La question que l’on peut se poser n’est pas liée à la localisation des données mais au fait qu’il s’agit d’une entreprise dont la maison-mère est de droit américain, et donc soumise à certaines dispositions locales. Certaines d’entre elles font qu’elle a l’obligation, sur injonction de l’administration, de transférer des données vers les services de renseignement. L’interrogation que Doctolib et les établissements qui l’utilisent doivent avoir est celle-ci : les données que je confie aux entreprises américaines d’hébergement des données sont-elles suffisamment anodines pour que ce risque réglementaire demeure limité par rapport au service rendu ?

Without Amazon, most of the internet disappears

Je pense notamment au Cloud Act, qui est en vigueur depuis 2018 aux États-Unis et qui permet aux agences gouvernementales américaines d’obtenir la saisie légale de toutes les données localisées dans les data centers appartenant à des entreprises américaines, que ces données soient situées aux États-Unis ou à l’étranger. C’est le fameux principe de l’extraterritorialité juridique. En tant qu’établissement sanitaire ou médico-social, faire le choix d’un sous-traitant pour externaliser des prises de rendez-vous ou d’autres services doit donc s’accompagner d’une réflexion sur le sujet.

Depuis quelques mois, le projet Health Data Hub  – du nom de cette nouvelle « plateforme française » destinée à croiser des bases de données de santé existantes à l’échelle nationale à des fins de « recherche médicale » – fait aussi polémique, notamment parce qu’il implique actuellement l’entreprise américaine Microsoft. Quel regard portez-vous sur ce projet ?

Effectivement, c’est surtout le choix de Microsoft pour héberger les données qui a été pointé du doigt. Le problème se pose de façon encore plus importante que dans le cas du service Doctolib, parce que le Health Data Hub a vocation à héberger et à traiter les données de l’ensemble des Français et des résidents sur le territoire pris en charge par l’Assurance maladie. Cette décision est donc aussi une question de souveraineté, puisqu’elle concerne un traitement impulsé par l’État à des fins de recherche. La nationalité du sous-traitant en charge de ces données a forcément une importance particulière d’un point de vue politique.

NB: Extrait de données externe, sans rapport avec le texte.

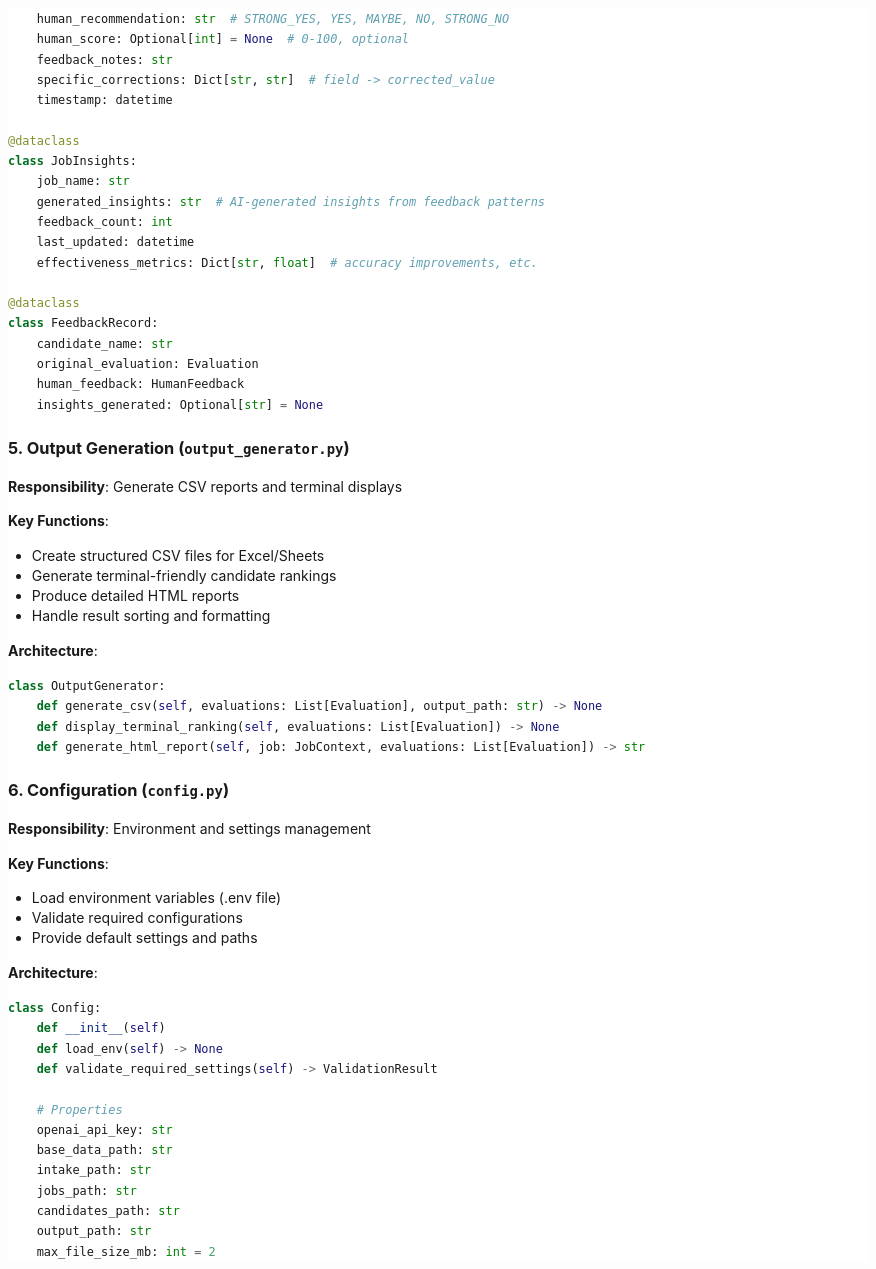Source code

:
 ```python
    human_recommendation: str  # STRONG_YES, YES, MAYBE, NO, STRONG_NO
    human_score: Optional[int] = None  # 0-100, optional
    feedback_notes: str
    specific_corrections: Dict[str, str]  # field -> corrected_value
    timestamp: datetime

@dataclass  
class JobInsights:
    job_name: str
    generated_insights: str  # AI-generated insights from feedback patterns
    feedback_count: int
    last_updated: datetime
    effectiveness_metrics: Dict[str, float]  # accuracy improvements, etc.

@dataclass
class FeedbackRecord:
    candidate_name: str
    original_evaluation: Evaluation
    human_feedback: HumanFeedback
    insights_generated: Optional[str] = None
```

### 5. Output Generation (`output_generator.py`)  
**Responsibility**: Generate CSV reports and terminal displays

**Key Functions**:
- Create structured CSV files for Excel/Sheets
- Generate terminal-friendly candidate rankings
- Produce detailed HTML reports
- Handle result sorting and formatting

**Architecture**:
```python
class OutputGenerator:
    def generate_csv(self, evaluations: List[Evaluation], output_path: str) -> None
    def display_terminal_ranking(self, evaluations: List[Evaluation]) -> None  
    def generate_html_report(self, job: JobContext, evaluations: List[Evaluation]) -> str
```

### 6. Configuration (`config.py`)
**Responsibility**: Environment and settings management  

**Key Functions**:
- Load environment variables (.env file)
- Validate required configurations
- Provide default settings and paths

**Architecture**:
```python
class Config:
    def __init__(self)
    def load_env(self) -> None
    def validate_required_settings(self) -> ValidationResult
    
    # Properties
    openai_api_key: str
    base_data_path: str  
    intake_path: str
    jobs_path: str
    candidates_path: str
    output_path: str
    max_file_size_mb: int = 2
```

« En termes de cybersécurité, les principales forces de guerre économique sont actuellement basées en Chine, en Russie et aux États-Unis »
Nicolas Samarcq, juriste et spécialiste de la protection des données

Dans un avis qu’elle a rendu sur le sujet, la CNIL [Commission nationale informatique et libertés, ndlr] demande que la solution d’hébergement du Health Data Hub soit modifiée dans les plus brefs délais, en pointant le caractère spécifique des données hébergées. Les informations pseudonymisées recueillies dans le cadre de ce Health Data Hub sont en effet des données médicales précises et particulièrement sensibles. À l’inverse, on ne retrouve pas forcément directement des données de santé sur Doctolib : il s’agit surtout de prises de rendez-vous. Il s’y trouve donc le nom et le prénom du patient, sa civilité… Ces données ne sont pas complètement anodines pour autant, car elles concernent aussi le professionnel de santé et sa spécialité, et c’est principalement grâce à cette dernière information qu’on pourrait en déduire une pathologie.

L’entreprise de cybersécurité finlandaise F-Secure a récemment publié un rapport qui montre que la course au vaccin pour la Covid-19 a renforcé le nombre d’attaques lancées par des hackers envers les laboratoires de recherche. Selon ce même rapport, ces attaques proviendraient essentiellement de groupes russes ou chinois. Ce constat vous surprend-il ?

Non, pas vraiment. En termes de cybersécurité, les principales forces de guerre économique sont actuellement basées en Chine, en Russie et certainement aux États-Unis, même s’ils restent sans doute plus discrets. Dans les entreprises, beaucoup de RSSI[responsables de la sécurité des systèmes d’information, ndlr] peuvent témoigner que les tentatives d’attaques se déroulent à des horaires assez précis, à partir desquels ils peuvent déduire des origines géographiques qui confirment cette analyse. C’est d’ailleurs le cas dans tous les domaines. N’oublions pas qu’il existe des soupçons de malveillance de la part de la Russie dans un certain nombre d’élections présidentielles occidentales récentes.